September 8, 2021

NJ Appellate Court Gives DSOs a Much-Needed “Win”

Client Alert
John Arnold | David G. Marks

DSOs, their private equity sponsors and dentist entrepreneurs in New Jersey scored a much‑needed victory this summer in the appellate court decision in Galkin v. SmileDirectClub, LLC, No. A-2867-19 (N.J. App. Div. June 11, 2021).

The ruling offers helpful guidance on the scope of New Jersey’s corporate practice of dentistry prohibition and, perhaps most notably, the court dismissed allegations by the plaintiff that a succession agreement between SmileDirectClub (SDC) and the owner of the New Jersey dental practice it supports granted SDC unlawful control over the practice.

In a per curiam opinion, the Appellate Division affirmed a decision by the lower court which granted summary judgment to SDC and dismissed claims alleging that it had violated New Jersey’s corporate practice of dentistry laws by controlling a supported dental practice in New Jersey.

Citing the controversial 2017 New Jersey Supreme Court case, Allstate Ins. Co. v. Northfield Med. Ctr., the plaintiffs argued that SDC’s use of a DSO structure -- including the use of a succession agreement addressing ownership of a New Jersey dental practice entity -- was a “sham” meant to allow SDC to control the practice in violation of corporate practice of dentistry laws.

The Appellate Division rejected this perspective, and instead found that the agreements at issue had critical “safeguards” to ensure SDC did not unlawfully control the practice: specifically, (i) the succession agreement required the practice to be owned only by a New Jersey-licensed orthodontist or dentist, and (ii) the management agreement stated that nothing therein would allow the SDC to interfere with clinical practice nor engage in the practice of dentistry. Based on these provisions, both courts concluded that the plaintiffs made “no credible allegations” that the arrangement was a sham transaction or that SDC unlawfully controlled the practice or was otherwise engaged in the illegal practice of dentistry.

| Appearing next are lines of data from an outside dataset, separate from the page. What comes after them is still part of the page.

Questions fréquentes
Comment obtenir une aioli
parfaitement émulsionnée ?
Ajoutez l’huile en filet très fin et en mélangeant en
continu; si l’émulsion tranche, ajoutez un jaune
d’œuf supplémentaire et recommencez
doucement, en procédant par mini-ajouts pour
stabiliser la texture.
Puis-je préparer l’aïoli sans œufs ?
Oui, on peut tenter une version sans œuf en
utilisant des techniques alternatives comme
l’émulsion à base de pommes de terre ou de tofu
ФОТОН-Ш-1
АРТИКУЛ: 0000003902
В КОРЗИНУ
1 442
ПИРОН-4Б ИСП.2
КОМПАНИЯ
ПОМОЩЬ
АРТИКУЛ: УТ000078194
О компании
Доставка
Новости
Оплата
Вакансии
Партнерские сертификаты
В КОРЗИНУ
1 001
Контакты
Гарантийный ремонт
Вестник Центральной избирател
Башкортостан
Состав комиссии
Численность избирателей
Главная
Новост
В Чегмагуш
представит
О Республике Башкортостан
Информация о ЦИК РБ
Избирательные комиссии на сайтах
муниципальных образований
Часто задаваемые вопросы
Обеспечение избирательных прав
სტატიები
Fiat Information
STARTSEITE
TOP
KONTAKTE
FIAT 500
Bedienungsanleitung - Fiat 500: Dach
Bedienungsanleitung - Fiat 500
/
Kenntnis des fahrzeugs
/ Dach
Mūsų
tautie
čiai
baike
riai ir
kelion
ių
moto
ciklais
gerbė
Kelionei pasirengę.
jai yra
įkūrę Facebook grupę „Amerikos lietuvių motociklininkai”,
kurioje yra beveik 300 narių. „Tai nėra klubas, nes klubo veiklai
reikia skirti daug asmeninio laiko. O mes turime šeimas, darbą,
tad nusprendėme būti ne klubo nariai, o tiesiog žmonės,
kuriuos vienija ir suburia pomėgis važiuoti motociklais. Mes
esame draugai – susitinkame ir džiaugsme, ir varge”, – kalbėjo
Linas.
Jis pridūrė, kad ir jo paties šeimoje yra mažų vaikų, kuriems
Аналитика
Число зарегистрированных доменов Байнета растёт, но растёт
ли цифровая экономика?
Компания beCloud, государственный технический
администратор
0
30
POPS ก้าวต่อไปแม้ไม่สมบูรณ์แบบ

The case represents a significant win and welcome departure from the Allstate decision in 2017, which had considered a more extreme, one-sided set of facts and documentation that lacked the safeguards and careful attention to state law requirements that have become customary in documentation by more sophisticated DSOs and physician practice management companies. The case is also one of the first in the country to favorably address a more modern form of succession agreement in a direct manner.


As a word of caution, the court distinguished past case law in part based on the fact that the dental practice at issue was not a plenary medical practice and did not bill insurance. For now, groups that bill insurance or operate in the medical space should continue to temper their expectations and remain cautious in their risk expectations for any investment in New Jersey.